Doskozil kritisiert eigene Parteilinie zu Selenskij-Rede

Doskozil kritisiert eigene Parteilinie zu Selenskij-Rede
Hans Peter Doksozil (SPÖ) hält die Position der SPÖ für einen "außenpolitischen Fehler". Das ist eine indirekte Kritik an der eigenen Parteispitze Pamela Rendi-Wagner

Der burgenländische Landeshauptmann Hans Peter Doskozil (SPÖ) hält die Ablehnung einer Rede von Selenskyj für einen Fehler und sieht darin überhaupt "keine Frage der Neutralität, wenn jemand seine Meinung transportiert". "Das war ein außenpolitischer Fehler, der hätte nicht passieren dürfen", übte er am Rande einer Pressekonferenz am Mittwoch in Eisenstadt Kritik an seiner Bundespartei und verwies auf die Vergangenheit, in der Österreich in anderen Fällen Partei ergriffen habe. Dem ukrainischen Ministerpräsidenten, der mit dem Rücken zur Wand stehe, nicht das Wort zu erteilen, hält er für "falsch", zumal auch jeder wisse, wer "die Schuldfrage trägt und wer Kriegsverbrechen betreibt".

Doskozil äußert damit neuerlich indirekte Kritik an der Parteiführung, Pamela Rendi-Wagner (SPÖ). Sie ist nämlich nicht nur Bundesparteivorsitzende, sondern auch außenpolitische Sprecherin der Sozialdemokraten. Die Parteilinie zu außenpolitischen Fragen fällt damit in ihre Kompetenz. 

Leichtfried weist Kritik von SPÖ weg 

Die Aussage der NEOS, wonach die SPÖ eine Rede des ukrainischen Präsidenten Wolodymyr Selenskij ablehnen, sei "falsch", sagt der stellvertretende SPÖ-Klub-Vorsitzende Jörg Leichtfried am Mittwoch in einer Aussendung. Mit Berufung auf Österreichs Neutralität habe es lediglich eine politische Diskussion gegeben. Die Neutralität sei ein großer Vorteil, wenn Österreich als Vermittler auftreten möchte.

Außerdem liege die Entscheidung beim Nationalratspräsidenten. "Sollte eine solche Einladung erfolgen, dann wird die SPÖ nicht dagegen sein", so Leichtfried. "Österreich ist niemals neutral gegenüber der Verletzung von Völkerrecht und Menschenrechten", heißt es in der Aussendung weiter. 

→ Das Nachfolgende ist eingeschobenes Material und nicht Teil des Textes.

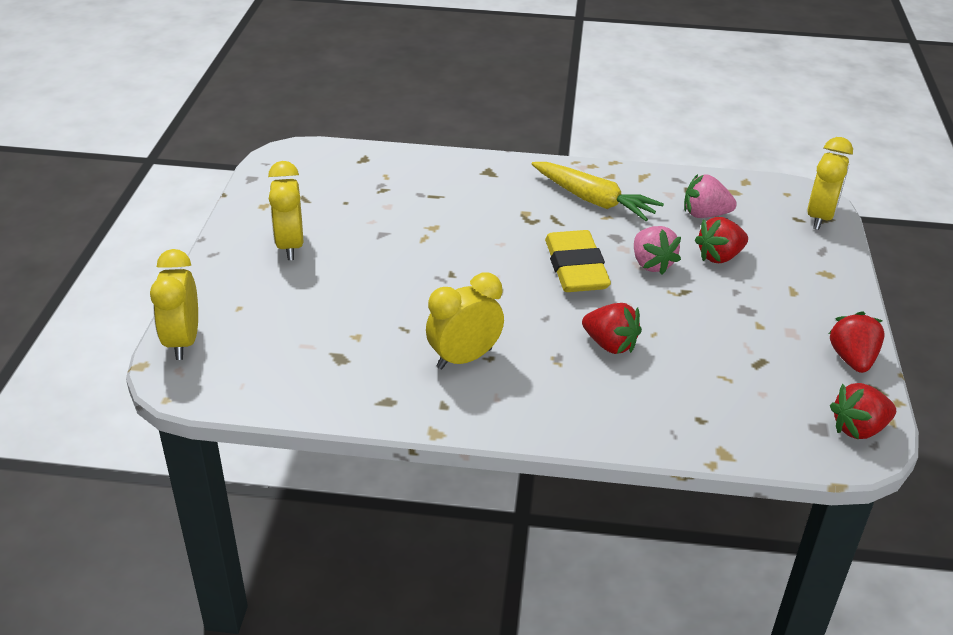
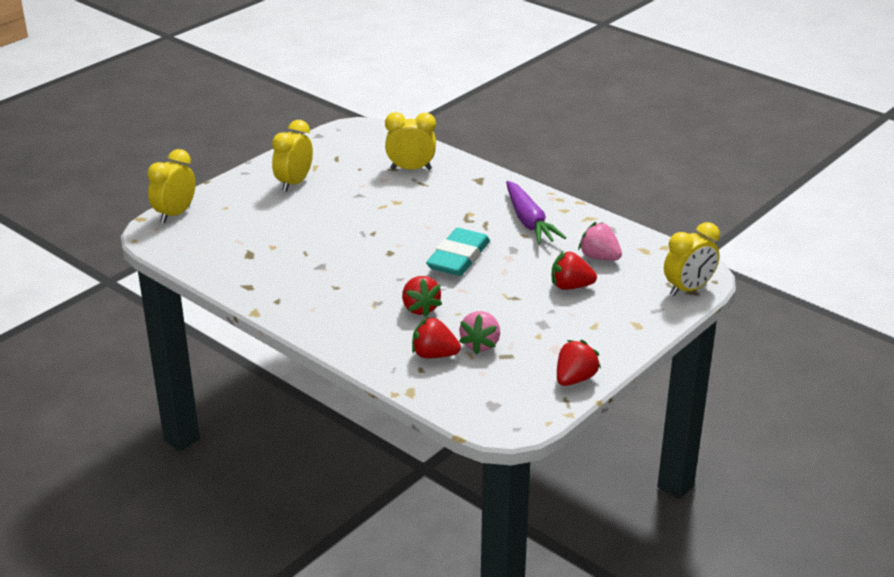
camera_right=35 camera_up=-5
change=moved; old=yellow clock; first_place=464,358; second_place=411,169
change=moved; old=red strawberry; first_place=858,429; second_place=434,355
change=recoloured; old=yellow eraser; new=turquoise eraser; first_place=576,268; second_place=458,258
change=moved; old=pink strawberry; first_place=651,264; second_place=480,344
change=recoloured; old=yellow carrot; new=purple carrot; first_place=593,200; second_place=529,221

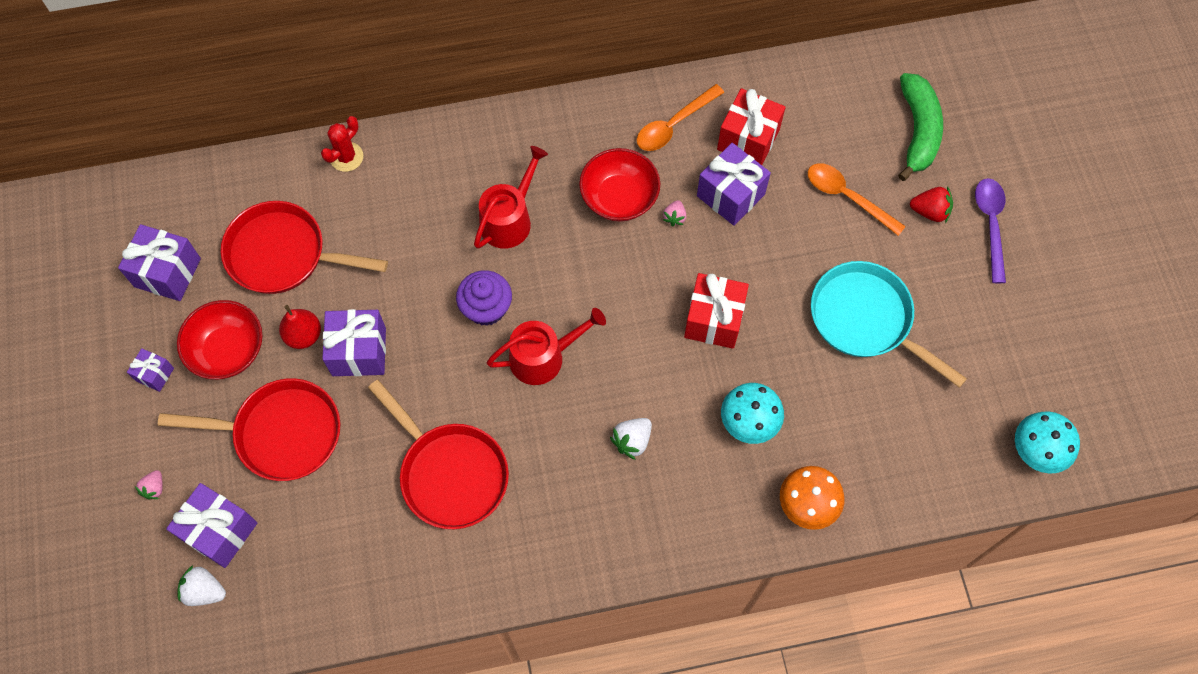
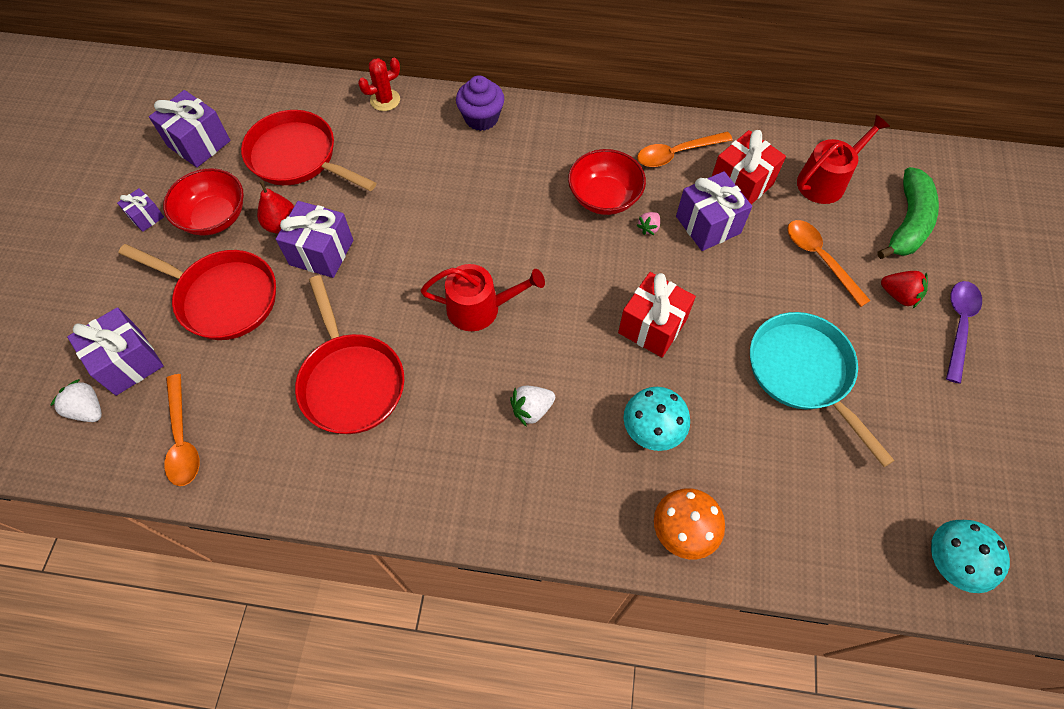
camera_right=20 camera_up=-5
change=added; new=orange spoon; second_place=182,439
change=moved; old=purple cupcake; first_place=486,308; second_place=481,118
change=moved; old=red watering can; first_place=509,219; second_place=825,181
change=removed; old=pink strawberry; first_place=154,488

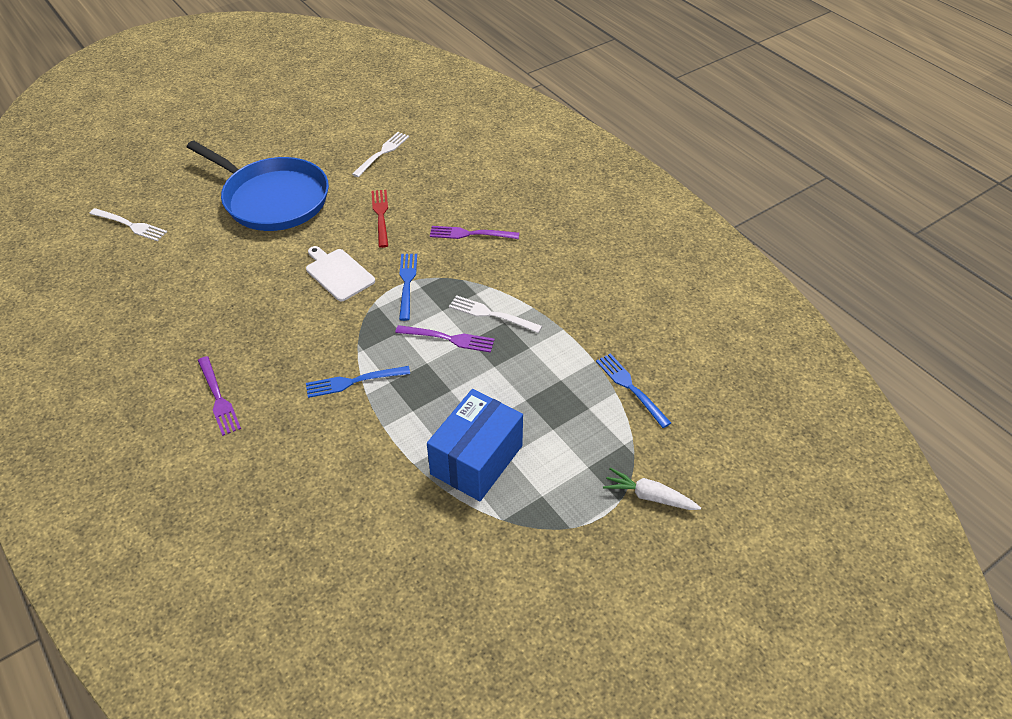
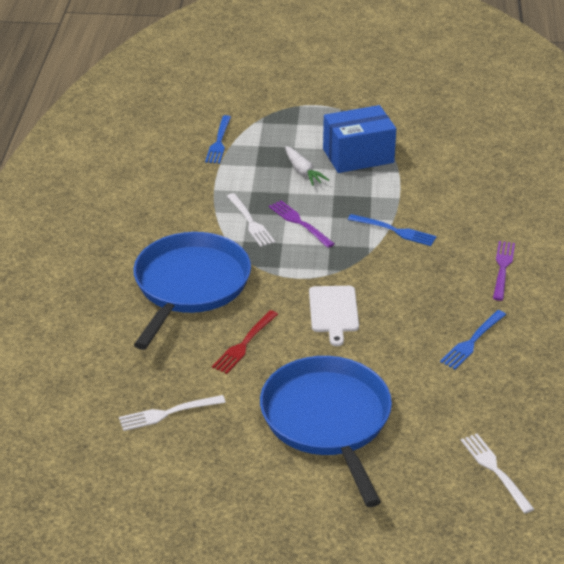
camera_right=-140 camera_up=-10
change=replaced; old=purple fork; new=blue pan; first_place=470,234; second_place=190,286
change=moved; old=white carrot; first_place=649,496; second_place=303,171
change=moved; old=blue fork; first_place=407,283; second_place=472,341

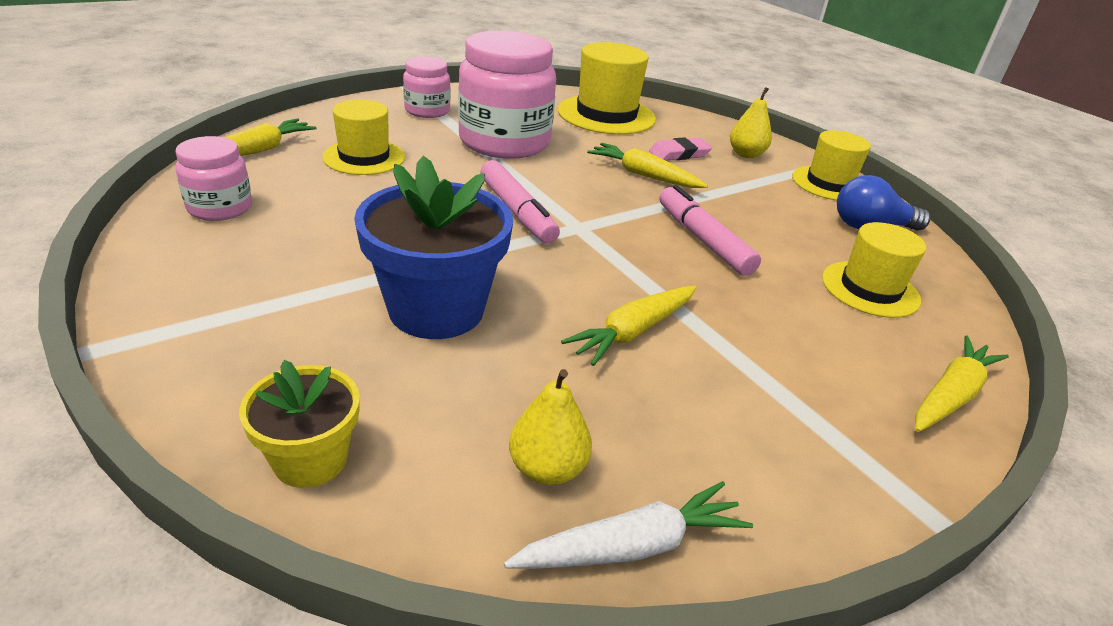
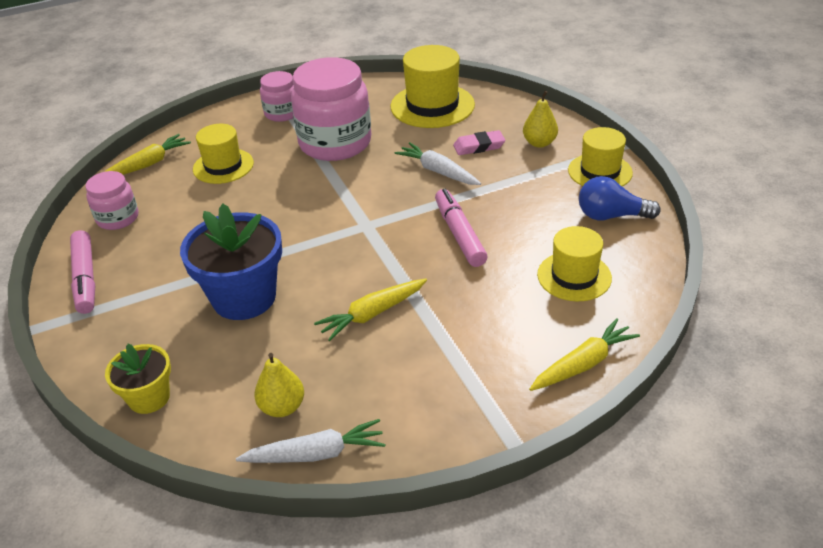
camera_right=15 camera_up=5
change=moved; old=pink marker; first_place=517,211; second_place=85,278
change=recoloured; old=yellow carrot; new=white carrot; first_place=643,175; second_place=438,171

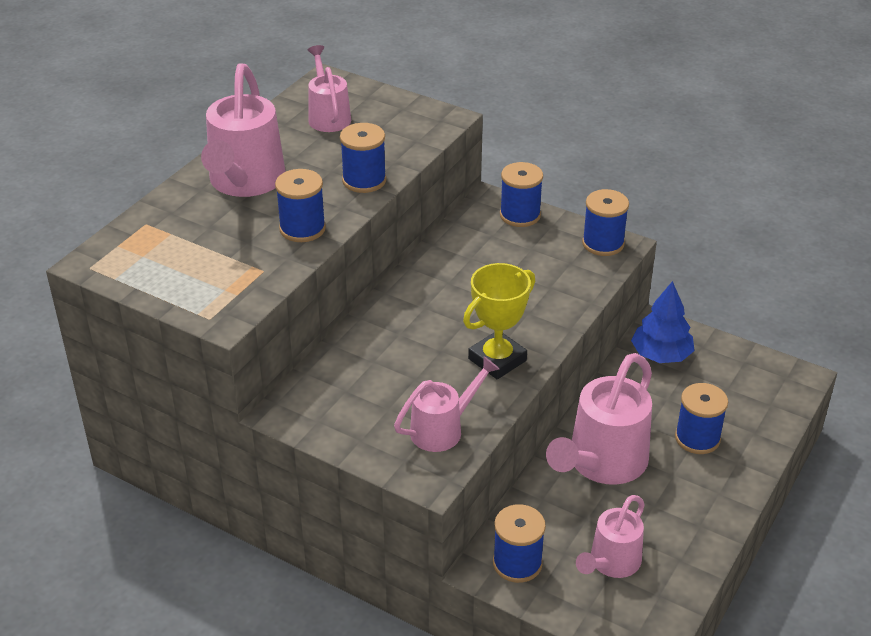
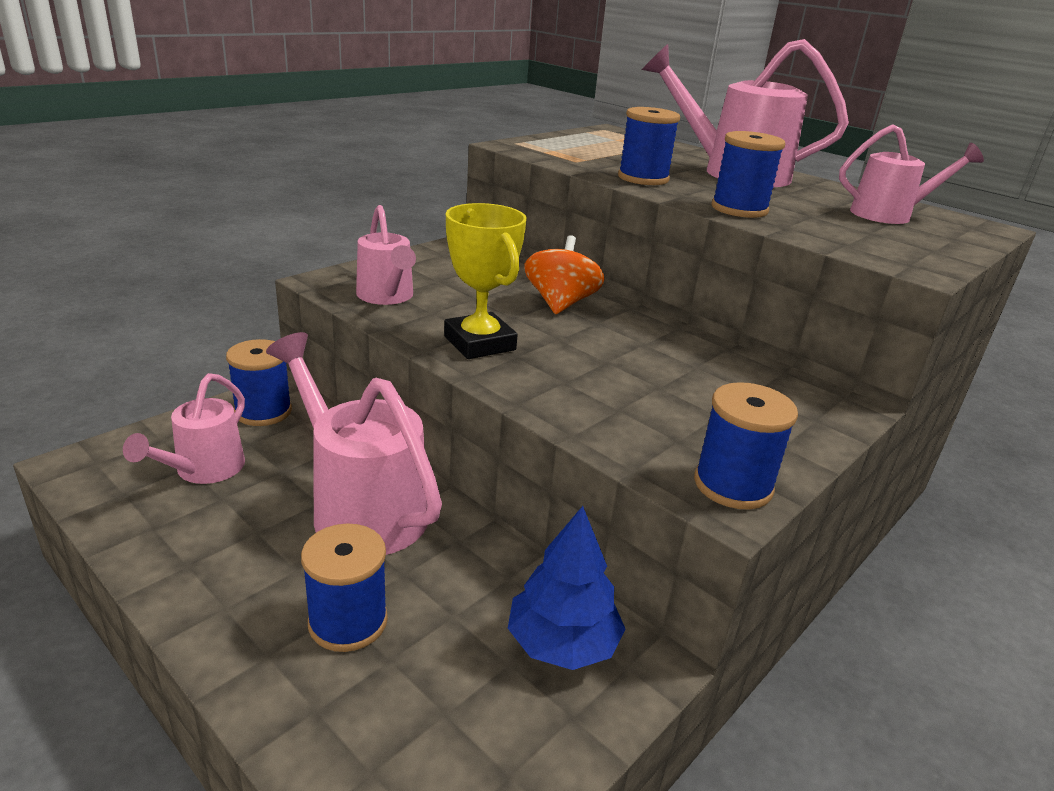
camera_right=100 camera_up=-10
change=turned; old=pink watering can; first_place=611,563; second_place=203,470; degrees=-120
change=added; new=orange spinning top; second_place=560,303
change=removed; old=blue spool; first_place=520,215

Nationalratspräsident Wolfgang Sobotka (ÖVP) ist grundsätzlich dafür, den ukrainischen Präsidenten einzuladen. Bedingung dafür ist allerdings ein Einvernehmen unter den Fraktionen, so Sobotka gegenüber der APA. 

Edtstadler: Einladung ist Sache des Parlaments

Europaministerin Karoline Edtstadler (ÖVP) betonte am Rande eines Termins, dass es natürlich Sache des Parlaments sei, ob es den ukrainischen Präsidenten einlade. Für sie sei es aber "in der jetzigen Zeit wichtig, Solidarität öffentlich zu zeigen und nicht nur Gespräche in der Amtsstube zu führen". Für das Parlament könne sie aber natürlich nicht sprechen.

Neos unterstützen den SPÖ-"Sinneswandel"

"Erstaunt, aber auch erfreut" über "den offensichtlichen Sinneswandel der SPÖ" zeigte sich unterdessen NEOS-Vizeklubchef Nikolaus Scherak nach Leichtfrieds Stellungnahme. "Nach 24 Stunden zu behaupten, dass die SPÖ nie gegen eine Rede Selenskyjs war, weil es keine Abstimmung dazu gab, ist einigermaßen verwunderlich und zeigt deutlich die fragwürdige Haltung der SPÖ: Nur nicht konkret Stellung beziehen, im Zweifel lieber nichts tun und mit fadenscheinigen Argumenten dagegen kommen." Es gehe hier nicht nur um die Frage, ob Selenskyj vor dem Parlament spricht, sondern "wie stark sich Österreich tatsächlich auf die Seite der Ukraine stellt und was wir als neutrales Land alles tun können, um Putin zu stoppen". Dafür sei eine eindeutige Haltung notwendig.

Nachdem jetzt offenbar fast alle Fraktionen für eine Rede Selenskyjs im Hohen Haus seien, schlug Scherak eine Nationalratssondersitzung nächste Woche vor, in deren Rahmen die Rede stattfinden soll.

Selenskyj war in den vergangenen Tagen in mehreren Ländern die Möglichkeit gegeben worden, per Video zu den Abgeordneten zu sprechen - etwa in Deutschland, Italien, Kanada und den USA sowie im Europaparlament.